Eminent citizens from different sectors are urging the government to create a special fund using disposals from 1MDB assets to fight Covid-19 and render financial help to those affected. The Malaysian Institute of Economic Research (MIER) calls for “an extraordinary crisis budget comparable to the projected income losses of RM95 billion”, while Research for Social Advancement (Refsa) advocates an additional RM1,000 per month for recipients of the Cost of Living Aid (BSH).

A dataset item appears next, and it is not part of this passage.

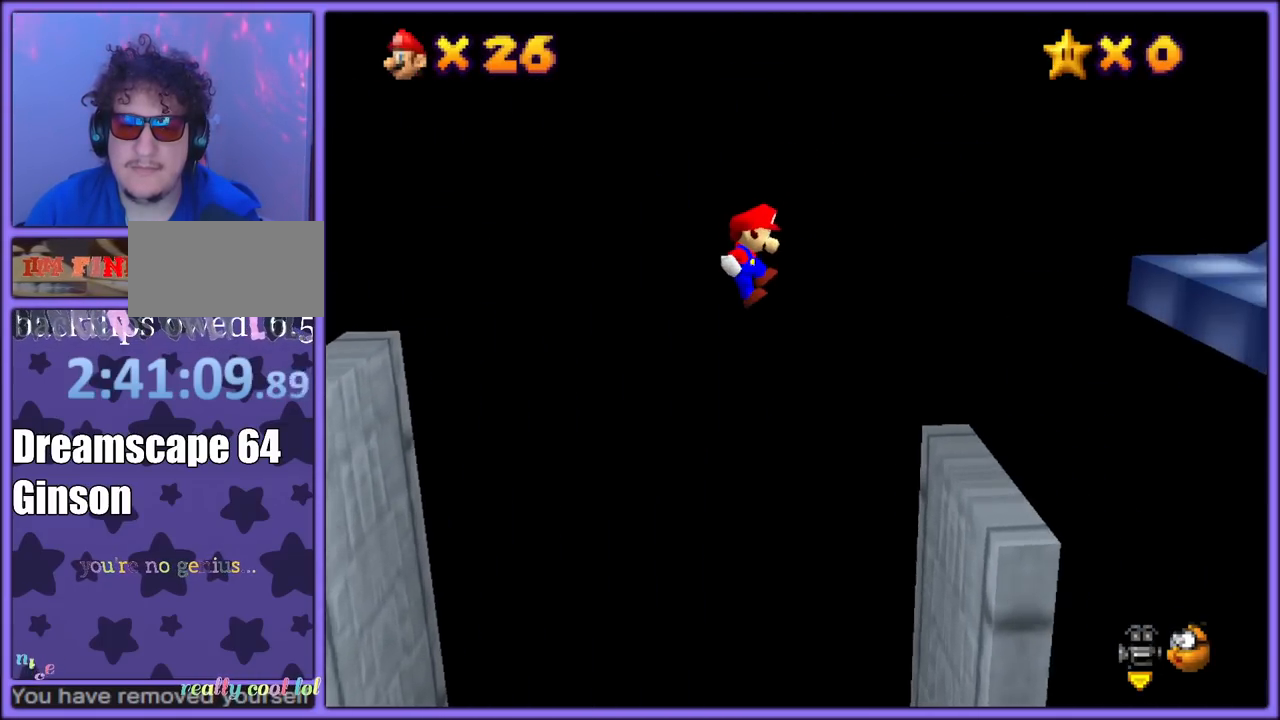
{"dt_ms": 1000, "buttons": ["A"], "left_stick": "center", "button_events": [[233, "A", "up"], [417, "A", "down"]]}
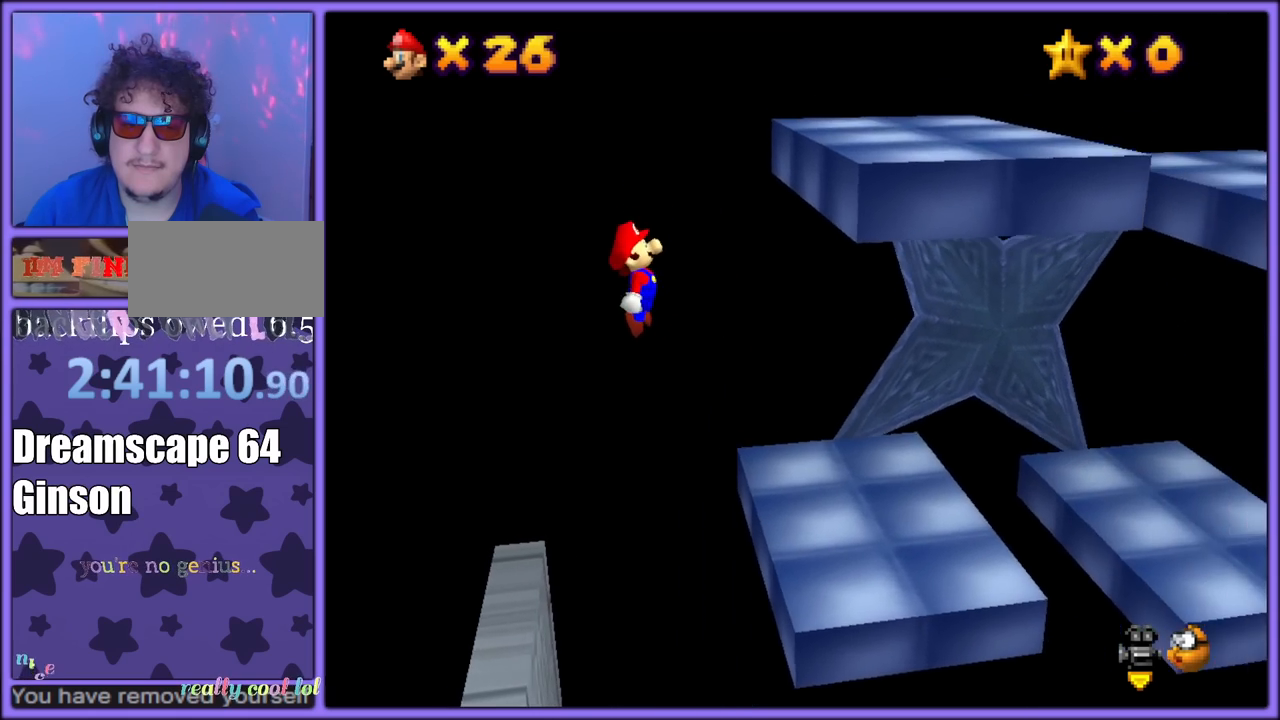
{"dt_ms": 1000, "buttons": [], "left_stick": "right", "button_events": [[117, "B", "down"], [233, "A", "up"], [250, "B", "up"], [567, "A", "down"], [567, "B", "down"], [667, "B", "up"], [683, "A", "up"], [733, "A", "down"], [733, "B", "down"], [817, "A", "up"], [817, "B", "up"], [900, "A", "down"], [900, "B", "down"], [983, "A", "up"], [983, "B", "up"]]}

An open letter to the PM penned by Dr Nungsari Ahmad Radhi, Hamdan Abdul Majeed, and Dr Muhammad Abdul Khalid lists priorities in managing the pandemic, the affected, and the economy, noting that “speed of implementation is key, and should be decentralised”; indeed, state governments are already trying to respond to local needs. Writing in support of the letter, Ideas director and Malaysian Economic Association past president Datuk R Thillainathan suggests, among other things, the supervision of prices, the stockpile of essential goods and services, and encouraging businesses to meet the changes in demand during the crisis.
These are all valuable contributions that I hope the government is seriously considering, so that the more extensive stimulus package to be announced on March 30 – complementing Bank Negara’s measures to ease loan and credit card repayments – will further address the anxious and angry sentiments expressed on social media thus far (complete with sarcastic memes).
Every day there are glimmers of hope, with news that vaccines are intensely being trialled, or that cheaper, faster test kits are being developed, or that easy-to-assemble ventilators have been invented, while efforts are being made to accelerate the manufacture and distribution of masks and gloves (of which Malaysia is the largest producer). Graphs showing that our trajectory is so far avoiding the steep rises of Italy, Spain, and now New York are good to look at, but the pressure on our front liners remains intense and shows no signs of abating for now.
The voluntary efforts of Malaysians to assist all those working for our health, security, and sustenance are truly amazing – as are those who are still feeding and caring for those who do not have access to food and shelter.
Unfortunately, even in these times, there are scammers seeking to exploit the situation, by impersonating others to solicit ‘donations’, or even posing as police officers at fake roadblocks. In the pits of despicability they join those who still seek political gain at every opportunity, who attribute false statements to discredit others, who invoke racism or purported ‘sin’ in apportioning blame for the virus, and who endanger other people’s lives by concealing their contacts or symptoms.
But when they are exposed, the best of Malaysia rallies together, condemning such actions and subsequently showing powerful examples of solidarity that will hopefully last well beyond April 14.
Tunku Zain Al-Abidin is founding president of Ideas.